A friend, widely experienced in the Middle East, called the other day with a loaded question. Suppose, he asked, Osama bin Laden’s reasons and strategy for confronting the United States were fully rational and that he was not a crazed fanatic as many assume? After all, he helped drive the Soviets from Afghanistan, ultimately leading to the great collapse.
And further, suppose the case put forth by the White House and uncritically endorsed by both sides of the aisle in Congress, that bin Laden was simply out to destroy America and all that it stood for because of hatred of our values, society and embrace of liberty and freedom was as flawed as the conclusion Saddam Hussein possessed WMD. Would that revelation change our policies and induce us to deal with al Qaeda and the threat of radical Islam differently?
Wow. Imagine telling that to President Bush and his team. At best, the reaction would be disbelief and disparagement. September 11 and suicide bombers bent on martyrdom are about as far from rational as one can get. Bin Laden is clearly a nihilist using terror and destruction as the means to impose a radical form of fundamentalism on Muslim society. Women and children, as well as innocent civilians, are acceptable targets. Look at Israel, the poster child for how Islamist terrorists operate, they would add.
In response, my friend would patiently point out that careful review of bin Laden’s pronouncements and statements reveal a remarkably consistent message. Bin Laden has detailed a list of grievances against the United States. These reflect attitudes widely accepted throughout the Arab and Muslim world as to why American policy is disliked and opposed even by so-called moderates. From them arise major demands, including: the end of U.S. aid to Israel; the elimination of the Jewish state and replacement with an Islamic Palestinian one; withdrawal of Western forces from Muslim territory; restoration of Muslim control over energy; replacement of U.S. protected Muslim regimes that do not govern according to Islam; and the end of U.S. support in the oppression of Muslims by Russian, Chinese, Indian and other governments.

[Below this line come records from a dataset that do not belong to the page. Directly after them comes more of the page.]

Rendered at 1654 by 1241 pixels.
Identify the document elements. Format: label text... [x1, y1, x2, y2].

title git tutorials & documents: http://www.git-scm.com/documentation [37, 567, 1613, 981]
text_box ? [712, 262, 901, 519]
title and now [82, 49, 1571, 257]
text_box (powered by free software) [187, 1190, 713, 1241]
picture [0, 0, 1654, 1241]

My friend went on to acknowledge that these demands were categorically unacceptable to any American government. But, in terms of the nature of each grievance, they were no greater or lesser, say, than those our forefathers levied against England igniting the revolution. However I cautioned him, to say that publicly would evoke a firestorm from all directions by citizens deeply offended by any comparison with al Qaeda even though King George branded American rebels as terrorists.
Two questions raised in this discourse are particularly interesting. First, in the toxic and partisan-charged atmosphere that shrouds Washington, can the notion of a rational bin Laden even be suggested and seriously discussed or would it be laughed out of town? Second, if this case could be made, what if anything does that mean for American policy?

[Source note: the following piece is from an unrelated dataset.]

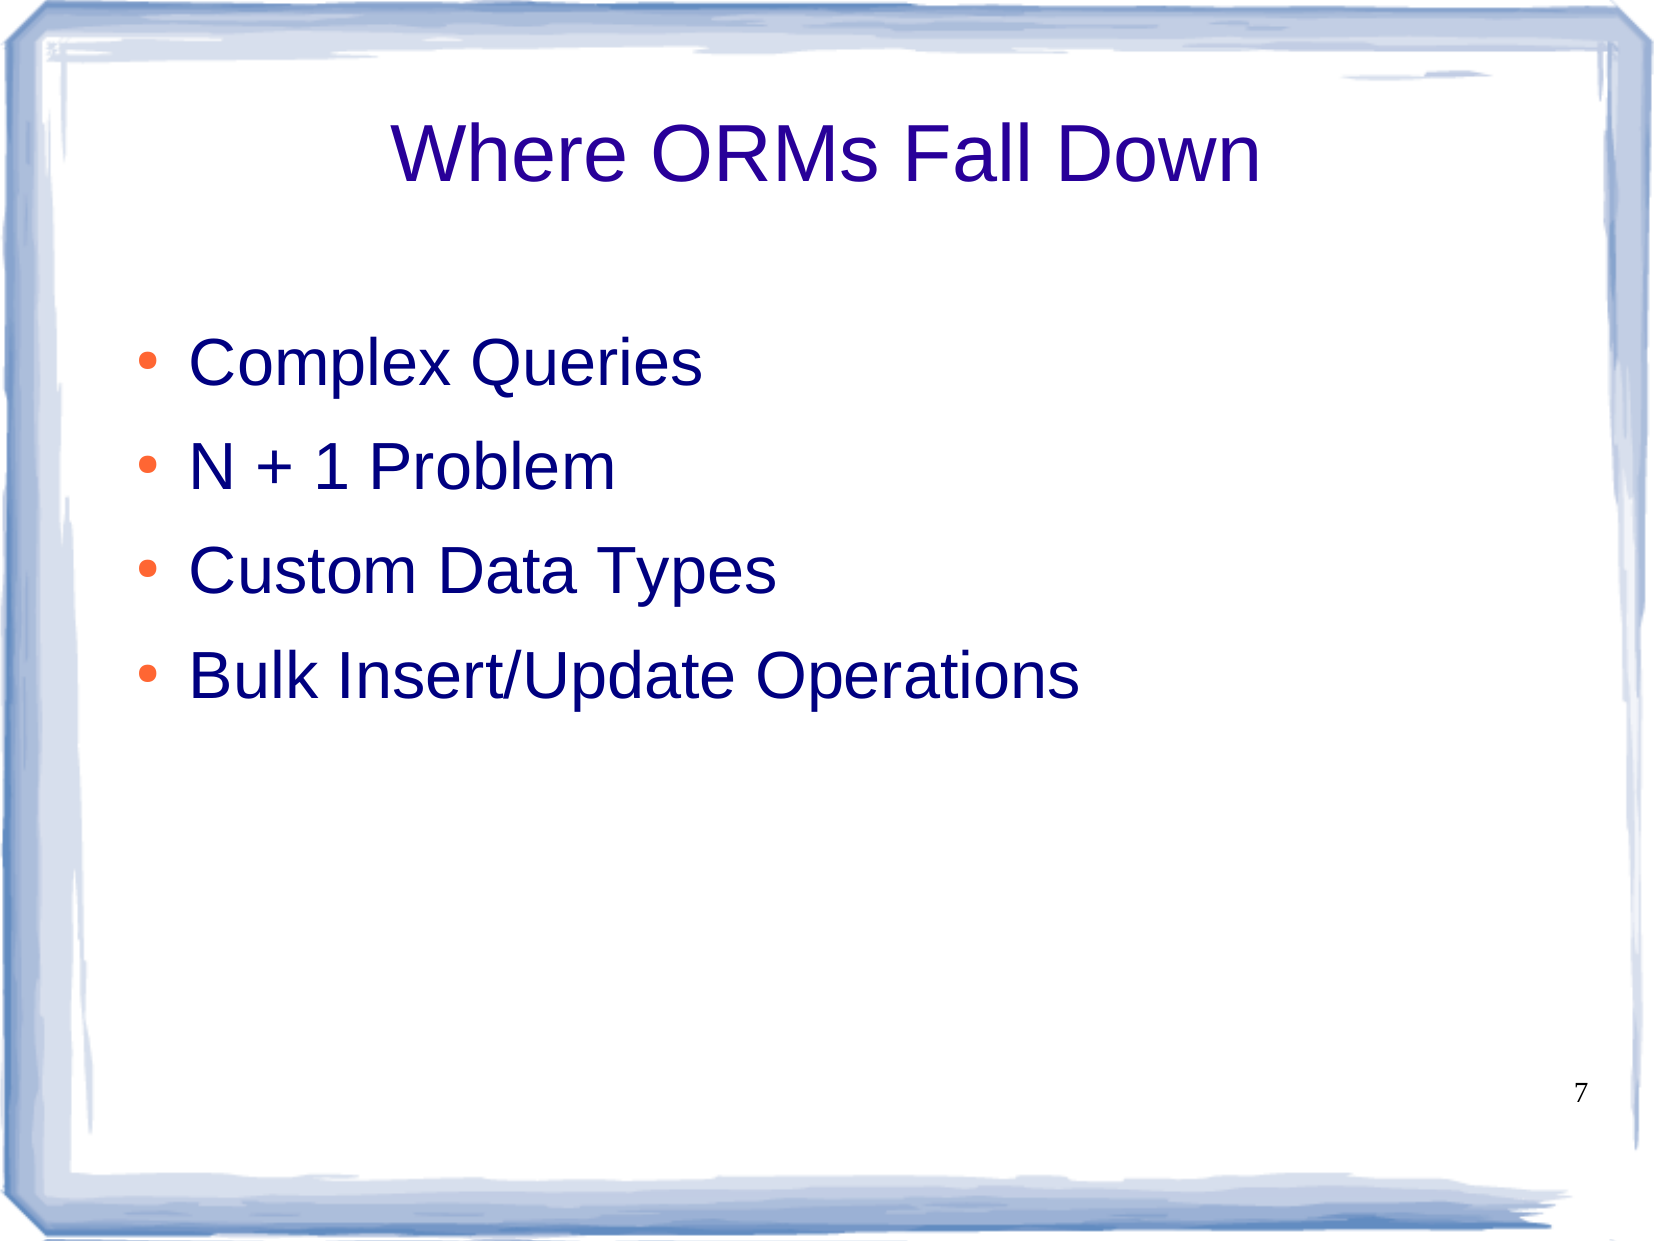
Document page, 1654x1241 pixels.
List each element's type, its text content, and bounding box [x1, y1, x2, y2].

title Where ORMs Fall Down [82, 49, 1571, 257]
picture [0, 0, 1654, 1241]
list Complex Queries N + 1 Problem Custom Data Types Bulk Insert/Update Operations [118, 324, 1571, 1004]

The first question is unanswerable until someone has the courage or recklessness to launch this idea. As for the second, there are some possibilities that deserve further exploration. If these grievances are genuine foundations for bin Laden’s strategy and planning, then surely we would be well advised to determine where we could blunt or reduce their impact on the Muslim world that may empathize but not join with al Qaeda in their jihad. Better understanding could also accelerate attempts to bring a lasting peace to the Arab-Israeli conflict as a critically urgent step in containing and destroying al Qaeda by removing one of its principal attractions for legitimacy. And there is another immediate benefit.
We tend to lump terrorists into the same compartment in which the only remedies are bullets, bombs or incarceration. In other words, these terrorists are impervious to anything other than brute force.
But if there is a measure of rationality present, then perhaps that insight can be applied to the dozen or dozen-and-a-half Sunni terrorist organizations operating in Iraq today. Many are not jihadists and are fearful or resentful of a Shia-controlled state or reflect tribal and other rivalries. Hence, negotiating with some or many of these “terrorist” subgroups and adjudicating their grievances, if possible, might dent and derail the insurgency and expedite the transition to a pluralistic and law-abiding society.
The larger question of whether bin Laden might have reason to seek some form of dialogue or even negotiation with the West as Richard Nixon and Henry Kissinger held with China and with North Vietnam and the National Liberation Front during that war is premature even to suggest. However, if my friend is correct, then perhaps someone should start thinking about that possibility no matter how distant and reckless it may look today.